Eukaryotes - Characterized by Many Non-gene DNA Regions
The DNA of eukaryotes has a much larger proportion of regions that are not genes (amino-acid-coding sequences) than prokaryotes. As an example, humans have a much higher DNA content than E. coli, but have only slightly more genes. As shown in Figure 2-11, in mammals, only 3% of the whole DNA sequence codes for amino acids. One of the characteristics of eukaryotic DNA is that - unlike DNA in prokaryotes - it has a large number of repetitive sequences, which represent over half the total DNA in some species. Short repetitive sequences may be located at the same sites or be scattered throughout the genome, and little is known about the meaning and function of their existence.

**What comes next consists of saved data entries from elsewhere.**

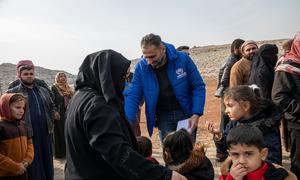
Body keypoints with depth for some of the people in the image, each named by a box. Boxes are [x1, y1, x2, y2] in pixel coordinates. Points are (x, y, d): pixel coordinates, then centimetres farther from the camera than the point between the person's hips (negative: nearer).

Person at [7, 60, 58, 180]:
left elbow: (51, 106, 23)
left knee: (47, 164, 12)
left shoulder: (43, 91, 14)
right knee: (32, 167, 5)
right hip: (27, 136, -4)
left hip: (46, 134, 4)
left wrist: (54, 113, 2)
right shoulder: (12, 93, 0)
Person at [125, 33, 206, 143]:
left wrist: (196, 114, -13)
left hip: (185, 114, 0)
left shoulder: (183, 59, -12)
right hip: (163, 117, 1)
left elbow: (198, 87, -6)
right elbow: (133, 96, -8)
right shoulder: (141, 67, -9)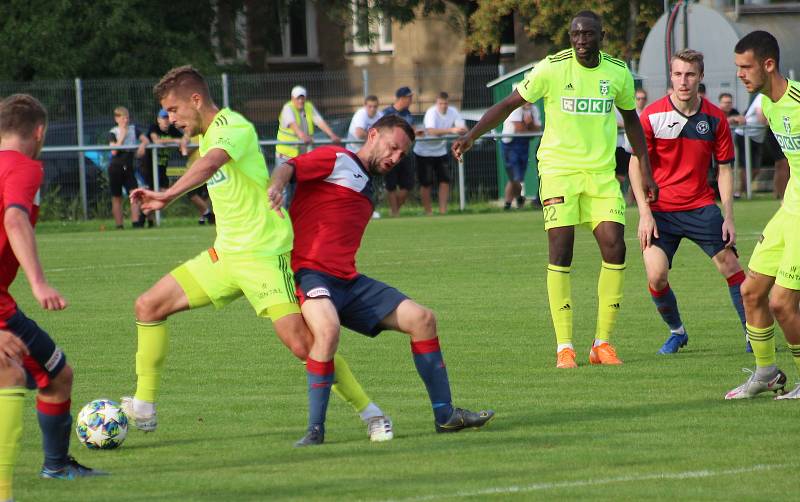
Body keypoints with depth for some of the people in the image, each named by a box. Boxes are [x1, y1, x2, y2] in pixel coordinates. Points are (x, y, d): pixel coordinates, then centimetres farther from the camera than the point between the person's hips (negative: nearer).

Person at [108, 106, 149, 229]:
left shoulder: (134, 129, 7)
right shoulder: (113, 133, -1)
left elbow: (146, 140, 0)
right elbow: (114, 151, -13)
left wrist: (143, 145, -23)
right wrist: (122, 135, -16)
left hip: (129, 167, 2)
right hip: (116, 168, -2)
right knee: (117, 198, 3)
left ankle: (135, 222, -19)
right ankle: (119, 226, 7)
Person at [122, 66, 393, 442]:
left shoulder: (233, 127, -16)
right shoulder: (208, 135, 13)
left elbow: (210, 164, -38)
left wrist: (168, 196, -52)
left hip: (263, 254, -9)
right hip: (224, 255, 9)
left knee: (301, 343, -17)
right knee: (148, 306, 3)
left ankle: (371, 415, -3)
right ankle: (143, 409, 10)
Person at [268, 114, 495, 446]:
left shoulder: (367, 187, 27)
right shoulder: (336, 161, 1)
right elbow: (290, 167, -17)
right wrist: (277, 185, -37)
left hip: (348, 281, 9)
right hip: (310, 271, -9)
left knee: (421, 319, 3)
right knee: (328, 330, -37)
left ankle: (445, 415, 10)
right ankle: (315, 430, -26)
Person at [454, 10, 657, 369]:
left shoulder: (618, 73, 3)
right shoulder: (551, 68, -7)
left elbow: (630, 117, 19)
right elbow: (509, 104, -1)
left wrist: (646, 170, 18)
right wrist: (472, 135, -11)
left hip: (602, 172, 3)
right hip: (558, 169, -3)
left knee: (614, 248, -8)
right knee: (561, 253, -10)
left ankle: (603, 342, 4)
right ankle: (564, 346, -3)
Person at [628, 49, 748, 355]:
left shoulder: (715, 118, -1)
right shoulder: (652, 116, -8)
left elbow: (725, 169, 5)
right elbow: (636, 165, -3)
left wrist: (728, 217, -1)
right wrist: (645, 213, -11)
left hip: (701, 207, 1)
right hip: (661, 209, -1)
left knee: (730, 265, -6)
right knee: (656, 276, -13)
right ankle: (676, 332, 13)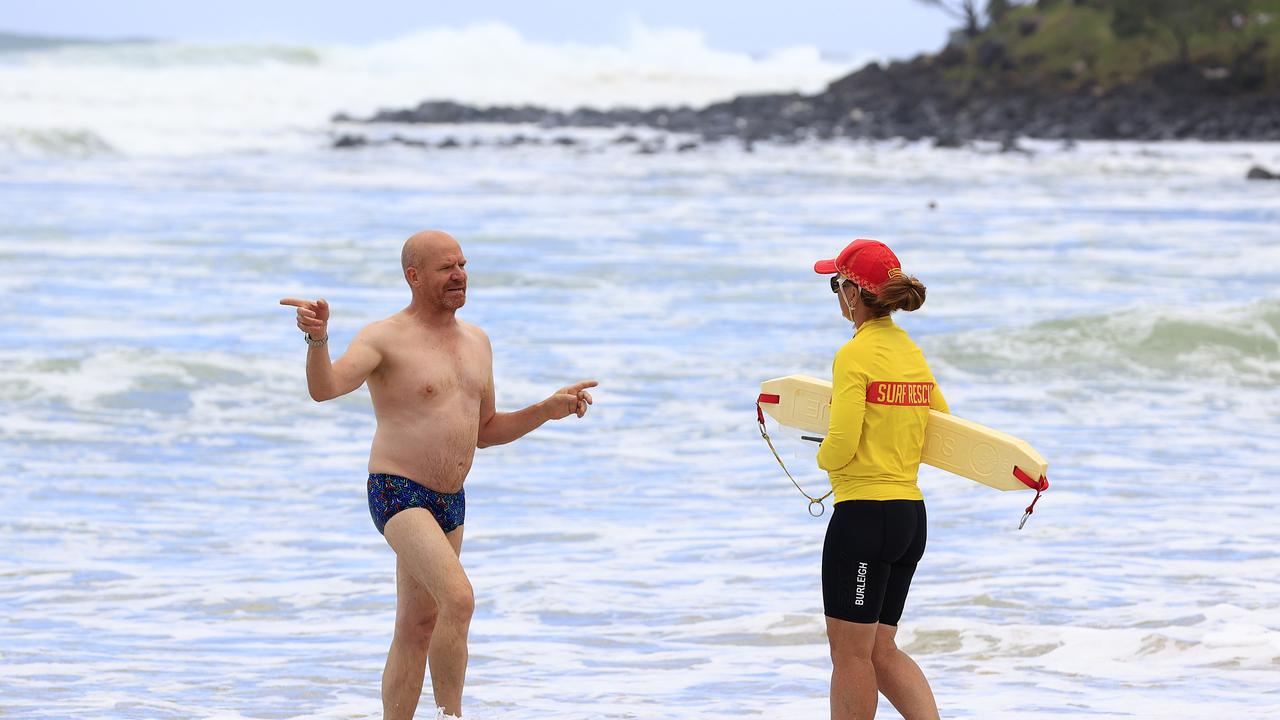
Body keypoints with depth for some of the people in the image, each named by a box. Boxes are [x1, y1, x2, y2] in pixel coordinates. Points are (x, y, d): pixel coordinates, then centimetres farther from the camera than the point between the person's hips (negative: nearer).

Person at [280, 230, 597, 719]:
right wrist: (318, 338, -47)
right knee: (459, 599, -25)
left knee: (418, 630, 12)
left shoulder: (476, 343, 13)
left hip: (450, 503, 8)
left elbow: (484, 432, 22)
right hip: (398, 495, -8)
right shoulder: (386, 339, -10)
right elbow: (324, 387, -28)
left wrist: (548, 411, 10)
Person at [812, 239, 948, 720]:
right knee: (880, 650, 14)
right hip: (912, 515, 8)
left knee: (851, 653, 2)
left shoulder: (855, 355, -13)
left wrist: (824, 457, 3)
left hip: (864, 516, -8)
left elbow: (841, 446, -19)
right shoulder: (914, 355, 11)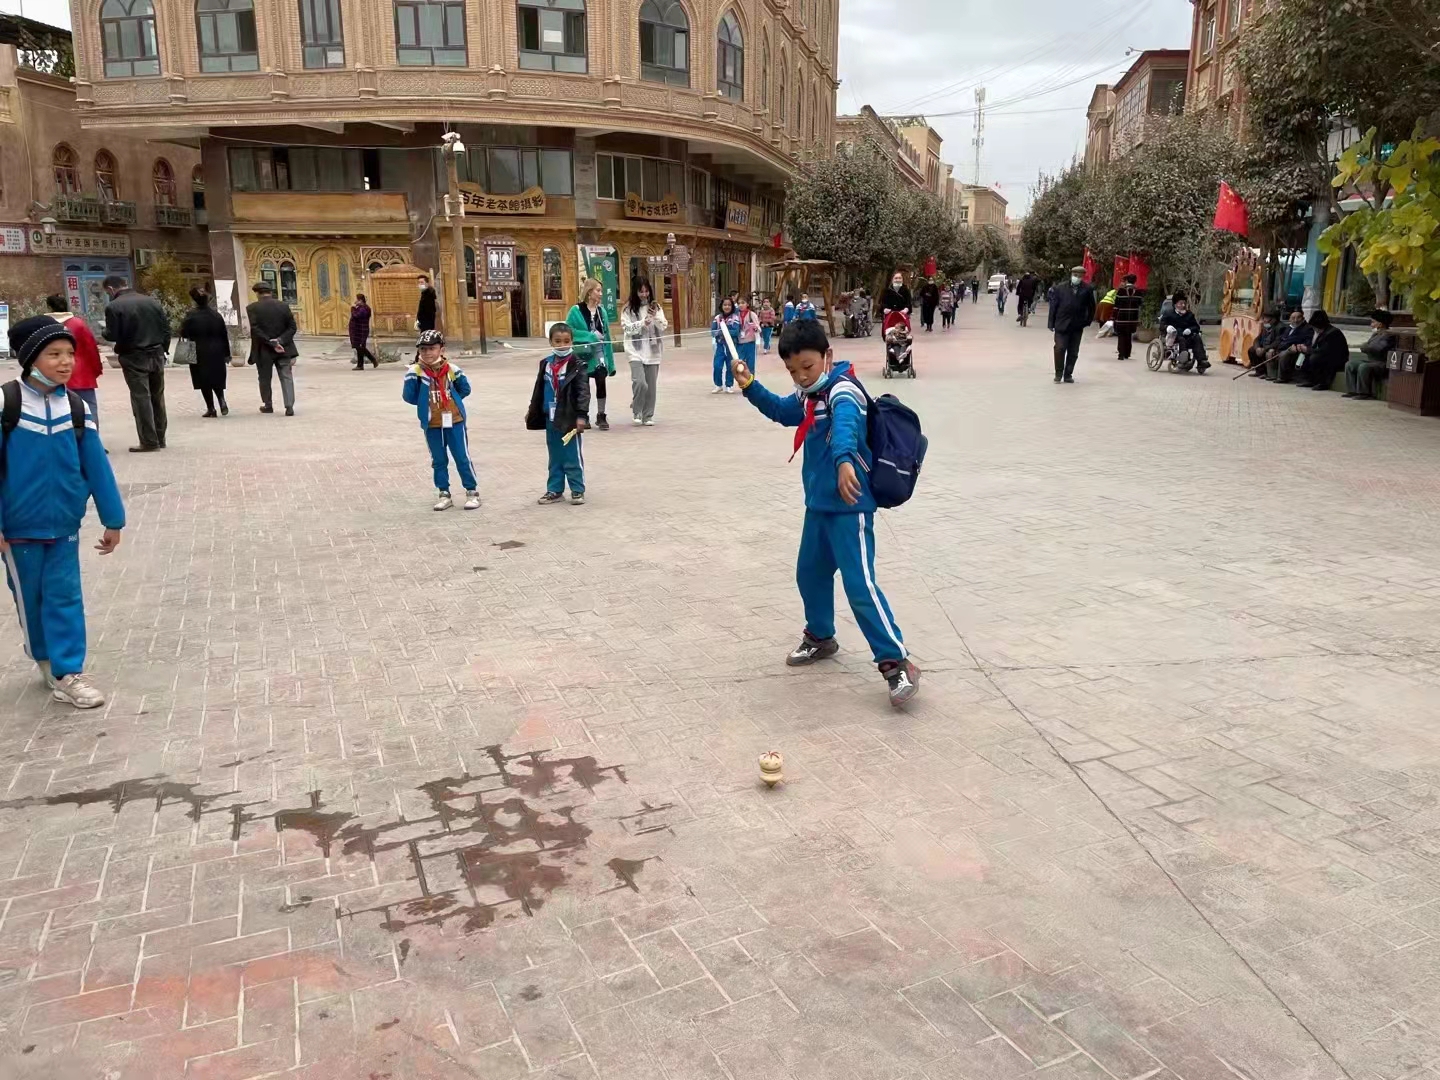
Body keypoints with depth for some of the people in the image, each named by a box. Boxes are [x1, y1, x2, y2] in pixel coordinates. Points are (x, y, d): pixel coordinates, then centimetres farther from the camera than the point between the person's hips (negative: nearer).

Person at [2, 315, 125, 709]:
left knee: (65, 595, 3)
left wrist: (112, 519, 3)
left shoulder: (76, 407, -5)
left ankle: (68, 671, 9)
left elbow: (96, 465, 0)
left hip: (65, 523, 2)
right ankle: (46, 659, 34)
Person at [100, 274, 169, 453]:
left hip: (134, 358, -5)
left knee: (141, 398, -2)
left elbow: (112, 336, -12)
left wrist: (104, 331, 10)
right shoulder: (152, 301, 6)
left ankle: (149, 441, -3)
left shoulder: (113, 306, -10)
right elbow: (166, 327, 5)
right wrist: (163, 349, 13)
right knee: (157, 397, 12)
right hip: (157, 355, 5)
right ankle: (160, 438, 18)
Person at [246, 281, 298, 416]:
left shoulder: (252, 308, -7)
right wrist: (280, 341, -10)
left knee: (265, 378, 14)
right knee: (286, 377, 1)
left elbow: (255, 330, -15)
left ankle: (268, 405, 23)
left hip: (263, 350, -1)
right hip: (283, 349, 1)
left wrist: (271, 343, -15)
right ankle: (289, 406, -12)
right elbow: (292, 327, -4)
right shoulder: (284, 306, 1)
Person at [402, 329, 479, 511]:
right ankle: (444, 494, 24)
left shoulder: (452, 370, -6)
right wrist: (426, 403, -6)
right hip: (431, 425, 1)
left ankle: (472, 492, 15)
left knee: (462, 457, 5)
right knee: (438, 461, 13)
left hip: (454, 421, -1)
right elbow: (409, 396, -8)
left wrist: (451, 401, 3)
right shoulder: (415, 372, -10)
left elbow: (464, 389, 8)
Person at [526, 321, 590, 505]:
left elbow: (583, 391, -14)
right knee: (555, 457, 14)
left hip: (569, 418, -6)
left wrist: (581, 415, -21)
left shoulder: (577, 365, -9)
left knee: (572, 457, 1)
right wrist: (532, 410, 20)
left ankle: (578, 490, 10)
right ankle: (555, 490, 21)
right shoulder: (546, 364, 9)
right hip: (550, 418, 6)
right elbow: (539, 389, 18)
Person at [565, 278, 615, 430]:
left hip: (599, 352, 3)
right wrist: (590, 335, -18)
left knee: (601, 382, -6)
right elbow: (569, 331, -13)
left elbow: (606, 334, 7)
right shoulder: (577, 310, -8)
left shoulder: (601, 310, 5)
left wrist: (610, 360, 4)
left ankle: (601, 416, 6)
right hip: (583, 355, -3)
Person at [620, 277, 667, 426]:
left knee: (651, 385, 6)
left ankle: (648, 416, 19)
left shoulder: (656, 306, 7)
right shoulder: (628, 308, -1)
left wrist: (656, 317, -14)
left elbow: (664, 327, 3)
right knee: (640, 383, -18)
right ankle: (636, 412, 4)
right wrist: (642, 323, -17)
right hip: (636, 351, -3)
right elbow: (626, 328, -7)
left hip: (653, 351, 3)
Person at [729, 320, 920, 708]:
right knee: (810, 574, 20)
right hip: (819, 504, 9)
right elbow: (782, 411, 27)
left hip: (850, 507, -9)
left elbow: (845, 422, -41)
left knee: (860, 585, -11)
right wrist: (750, 386, 11)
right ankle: (820, 637, 42)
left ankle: (898, 663, -5)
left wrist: (844, 459, -61)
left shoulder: (843, 390, -19)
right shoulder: (808, 395, 9)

Only a small part of the gene that determines the structure of a protein in eukaryotes has an amino-acid-coding sequence for protein synthesis. Figure 2-12 shows a schematic diagram of a eukaryotic gene. Introns do not contain an amino-acid-coding sequence. Based on the classical definition, therefore, introns are not genes, but by convention in eukaryotes, genes include introns and exons. Some genes have introns that are 10 to 100 times as long as exons.
In prokaryotes, regions that regulate gene expression are short (from tens of bp to a hundred bp), whereas in eukaryotes they are much longer (dozens of kbp). This is another major difference between prokaryotes and eukaryotes.